Examples of the method.

Example 1

Fine-dispersed Au particles having an average characteristic linear size of 20 μm were deposited on the front side polished single-crystal silicon wafers with a thickness of 350 μm and a {111} crystallographic orientation using photolithography processes. Then the particles were covered with a thin film of sodium tetraborate Na ₂ B ₄ O ₇ (anhydrous) preheated to a temperature of 335 K. Prepared plates were placed in a radiation furnace. The temperature of the furnace increased to 1300 (± 2) K with a simultaneous supply of hydrogen. A transverse temperature gradient of 10 K / cm was created in the silicon wafer, directed from the front to the back side of the wafer. Then, silicon tetrachloride was introduced into the gas phase at the molar ratio [SiCl ₄ ] / [H ₂ ] = 0.02, and a chemical gas-phase etching of silicon was carried out. The etching time was 10 minutes. The holes obtained were oriented perpendicular to the {111} plane of the plate, had a cylindrical shape and wore through, that is, a character passing through the entire thickness of the plate. The diameter of the holes was ~ 20 μm.

Example 2

The implementation of the invention was carried out analogously to example 1, but Pt particles were used as a catalyst.
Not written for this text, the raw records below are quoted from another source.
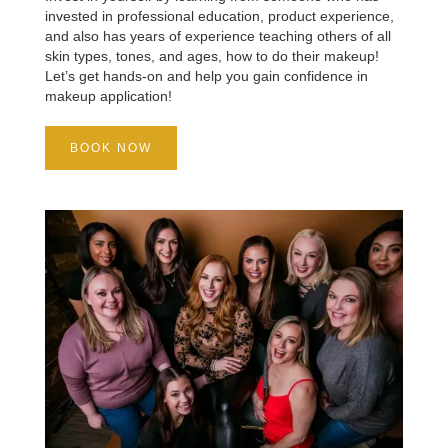
invested in professional education, product experience,
and also has years of experience teaching others of all
skin types, tones, and ages, how to do their makeup!
Let’s get hands-on and help you gain confidence in
makeup application!
BOOK NOW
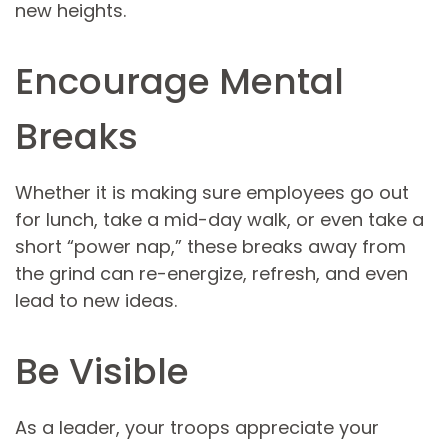
new heights.
Encourage Mental
Breaks
Whether it is making sure employees go out
for lunch, take a mid-day walk, or even take a
short “power nap,” these breaks away from
the grind can re-energize, refresh, and even
lead to new ideas.
Be Visible
As a leader, your troops appreciate your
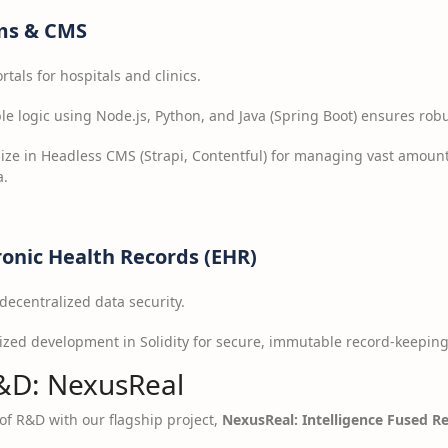
ms & CMS
als for hospitals and clinics.
le logic using Node.js, Python, and Java (Spring Boot) ensures rob
ize in Headless CMS (Strapi, Contentful) for managing vast amount
a.
ronic Health Records (EHR)
ecentralized data security.
ized development in Solidity for secure, immutable record-keepin
&D: NexusReal
t of R&D with our flagship project,
NexusReal: Intelligence Fused Re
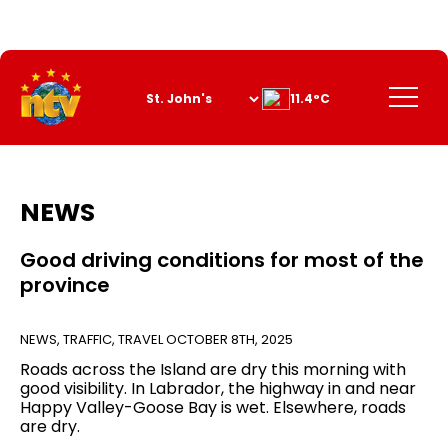
Skip
to
Content
Menu
11.4°C
NEWS
Good driving conditions for most of the
province
NEWS
,
TRAFFIC
,
TRAVEL
OCTOBER 8TH, 2025
Roads across the Island are dry this morning with
good visibility. In Labrador, the highway in and near
Happy Valley-Goose Bay is wet. Elsewhere, roads
are dry.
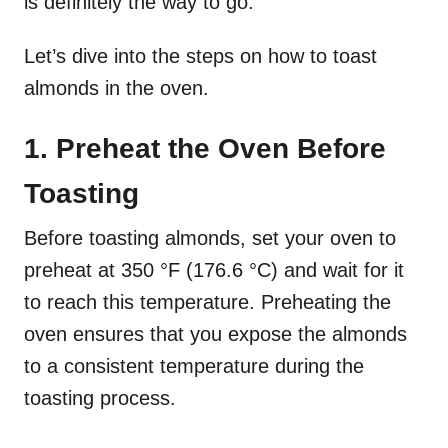
is definitely the way to go.
Let’s dive into the steps on how to toast
almonds in the oven.
1. Preheat the Oven Before
Toasting
Before toasting almonds, set your oven to
preheat at 350 °F (176.6 °C) and wait for it
to reach this temperature. Preheating the
oven ensures that you expose the almonds
to a consistent temperature during the
toasting process.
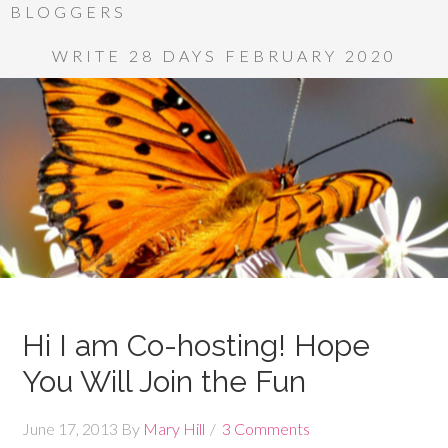
BLOGGERS
WRITE 28 DAYS FEBRUARY 2020
Hi I am Co-hosting! Hope
You Will Join the Fun
June 17, 2013
By
Mary Hill
3 Comments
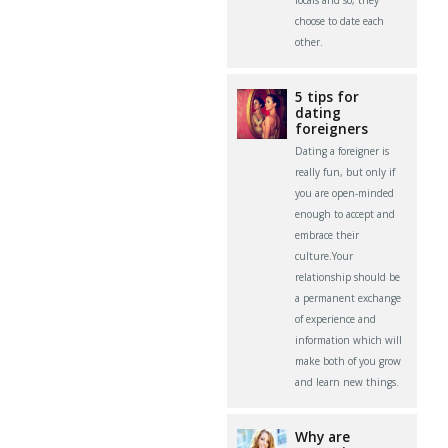
choose to date each
other.
5 tips for
dating
foreigners
Dating a foreigner is
really fun, but only if
you are open-minded
enough to accept and
embrace their
culture.Your
relationship should be
a permanent exchange
of experience and
information which will
make both of you grow
and learn new things.
Why are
The results obtained are fully consistent with the results of example 1.

Example 3

The invention was carried out analogously to example 1, but the plate thickness was 250 μm, and Cu particles were used as a catalyst for the process. The etching time was 2 minutes. The results obtained were consistent with the results of example 1.

Example 4

The invention was carried out analogously to example 1, but single crystal silicon wafers with a thickness of 350 μm with a crystallographic orientation of {100} were used as substrates. The results obtained were consistent with the results of examples 1.

Example 5

The invention was carried out analogously to example 1, but the transverse temperature gradient was 100 K / cm The results obtained were consistent with the results of example 1, but the shape of the holes was conical, and the average diameter was 22 μm.

Claims (1)

A method for producing holes in single-crystal silicon wafers, including preparing a semiconductor wafer by depositing finely dispersed metal catalyst particles on its surface, followed by placing it in a radiation furnace and heating, creating conditions for the undersaturation of atomic silicon in the gas phase by feeding silicon tetrachloride into it and chemical vapor-phase etching scheme liquid crystal drop → → pairs, characterized in that the catalyst particles are coated with a thin film tetraborate Na ₂ B ₄ O _7, sodium (anh -stand), then the silicon wafer creates transverse directed from the front to the rear side of the plate the temperature gradient grad T, the temperature gradient value selected from a range of 10≤ grad T ≤100 K / cm.